WHAT TO WORK ON: Scan the entries that follow and copy out every line containing "list".

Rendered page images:
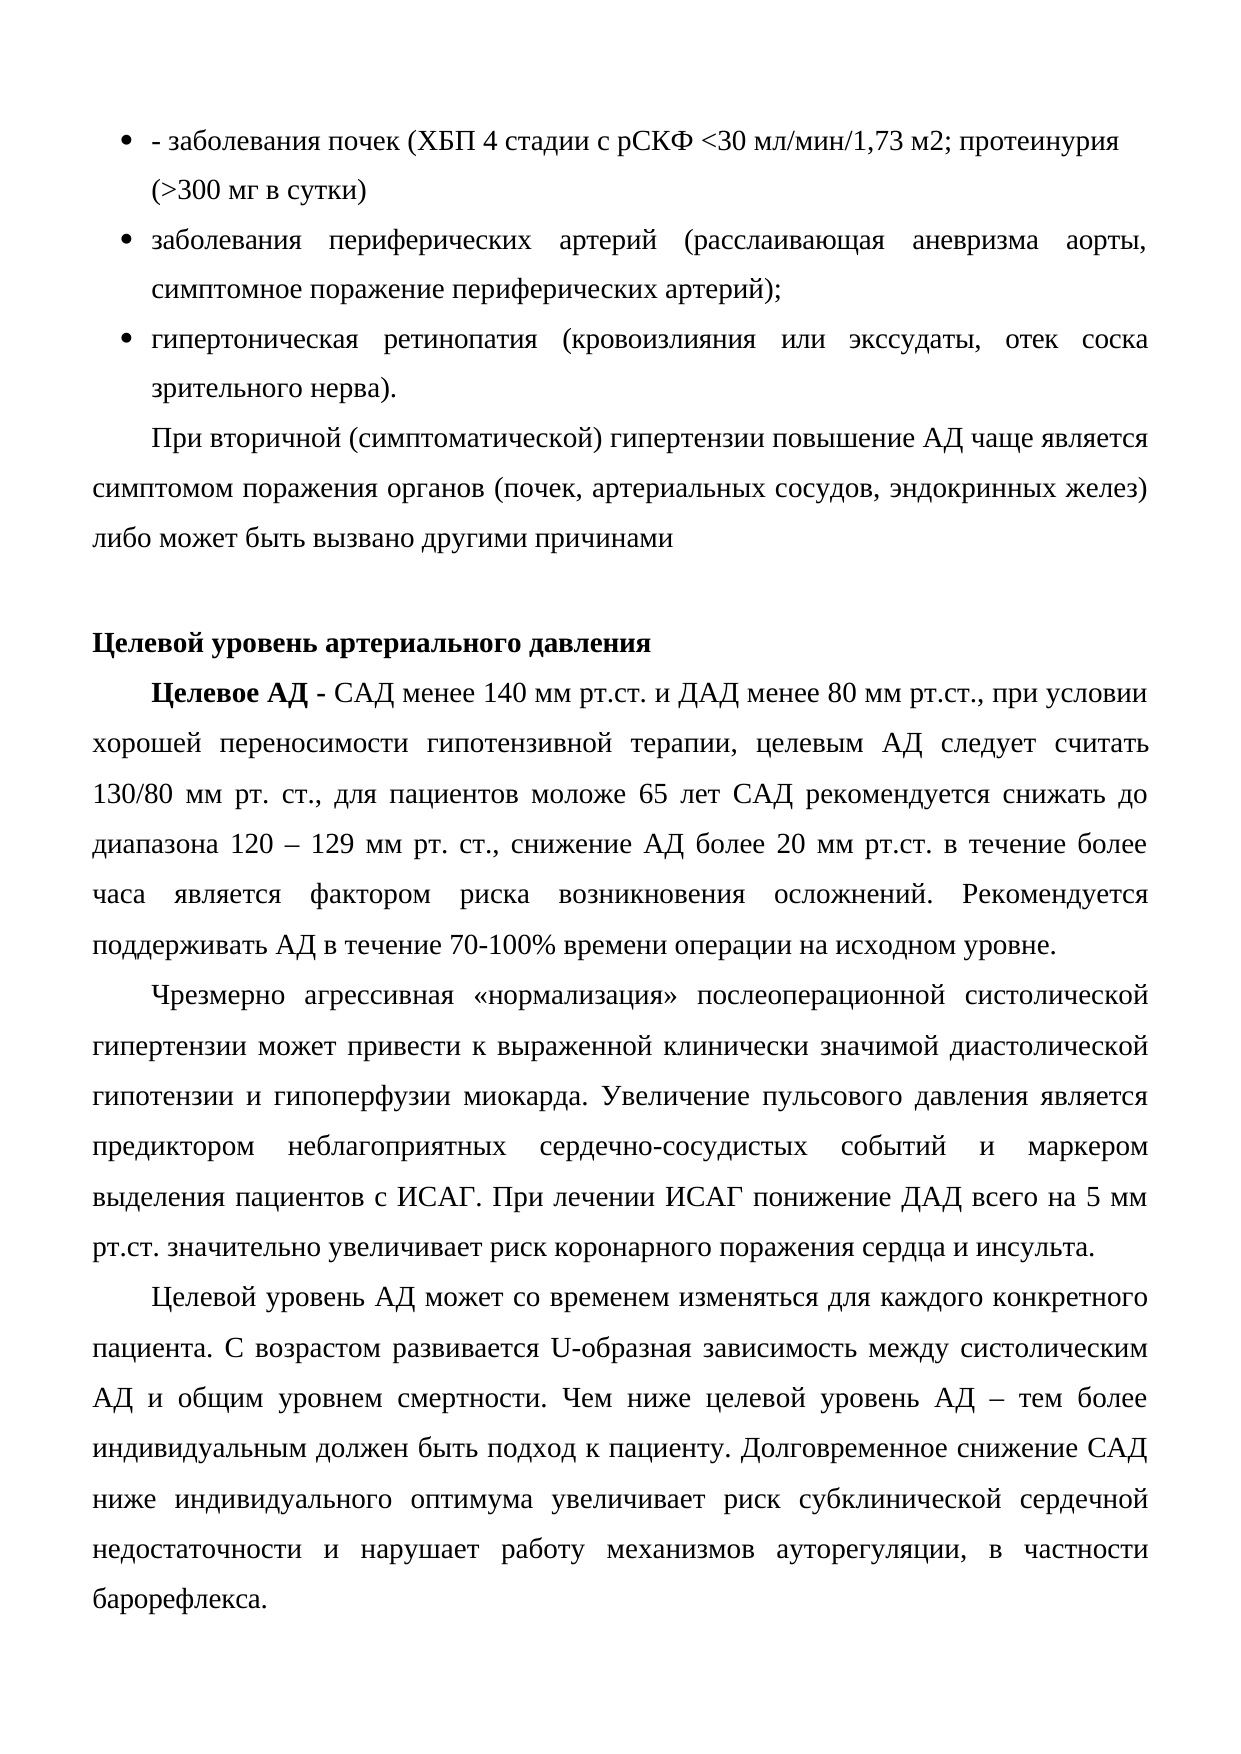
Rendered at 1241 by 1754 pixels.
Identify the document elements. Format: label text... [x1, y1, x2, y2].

text Целевой уровень АД может со временем изменяться для каждого конкретного пациента. С возрастом развивается U-образная зависимость между систолическим АД и общим уровнем смертности. Чем ниже целевой уровень АД – тем более индивидуальным должен быть подход к пациенту. Долговременное снижение САД ниже индивидуального оптимума увеличивает риск субклинической сердечной недостаточности и нарушает работу механизмов ауторегуляции, в частности барорефлекса. [92, 1279, 1149, 1615]
list - заболевания почек (ХБП 4 стадии с рСКФ <30 мл/мин/1,73 м2; протеинурия (>300 мг в сутки) [121, 123, 1148, 205]
text Целевой уровень артериального давления [92, 625, 1163, 659]
text Целевое АД - САД менее 140 мм рт.ст. и ДАД менее 80 мм рт.ст., при условии хорошей переносимости гипотензивной терапии, целевым АД следует считать 130/80 мм рт. ст., для пациентов моложе 65 лет САД рекомендуется снижать до диапазона 120 – 129 мм рт. ст., снижение АД более 20 мм рт.ст. в течение более часа является фактором риска возникновения осложнений. Рекомендуется поддерживать АД в течение 70-100% времени операции на исходном уровне. [92, 675, 1149, 960]
list заболевания периферических артерий (расслаивающая аневризма аорты, симптомное поражение периферических артерий); [121, 222, 1148, 304]
text Чрезмерно агрессивная «нормализация» послеоперационной систолической гипертензии может привести к выраженной клинически значимой диастолической гипотензии и гипоперфузии миокарда. Увеличение пульсового давления является предиктором неблагоприятных сердечно-сосудистых событий и маркером выделения пациентов с ИСАГ. При лечении ИСАГ понижение ДАД всего на 5 мм рт.ст. значительно увеличивает риск коронарного поражения сердца и инсульта. [92, 977, 1149, 1263]
list гипертоническая ретинопатия (кровоизлияния или экссудаты, отек соска зрительного нерва). [121, 321, 1149, 403]
text При вторичной (симптоматической) гипертензии повышение АД чаще является симптомом поражения органов (почек, артериальных сосудов, эндокринных желез) либо может быть вызвано другими причинами [92, 420, 1148, 554]
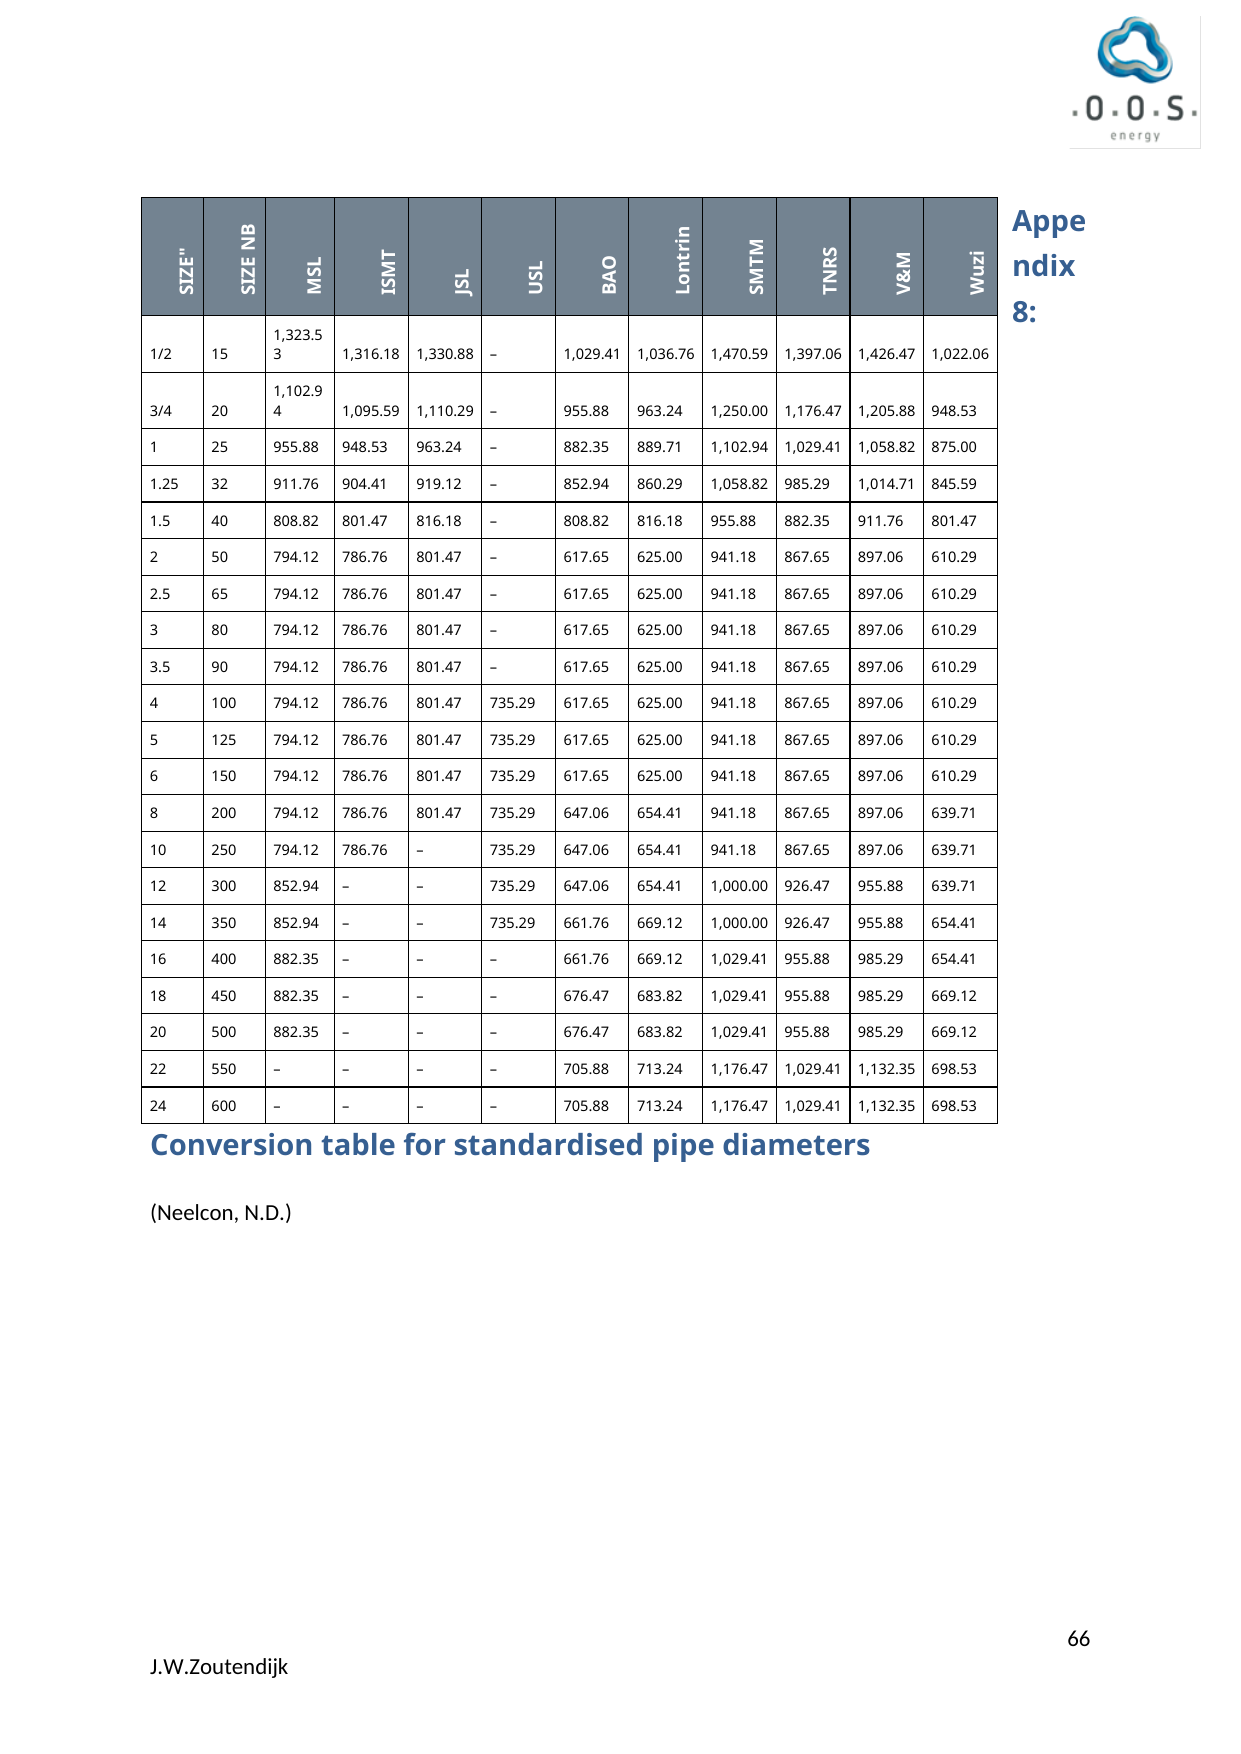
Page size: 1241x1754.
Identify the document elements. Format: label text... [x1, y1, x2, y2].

WRITTEN SOLUTION:
list - заболевания почек (ХБП 4 стадии с рСКФ <30 мл/мин/1,73 м2; протеинурия (>300 мг в сутки) [121, 123, 1148, 205]
list заболевания периферических артерий (расслаивающая аневризма аорты, симптомное поражение периферических артерий); [121, 222, 1148, 304]
list гипертоническая ретинопатия (кровоизлияния или экссудаты, отек соска зрительного нерва). [121, 321, 1149, 403]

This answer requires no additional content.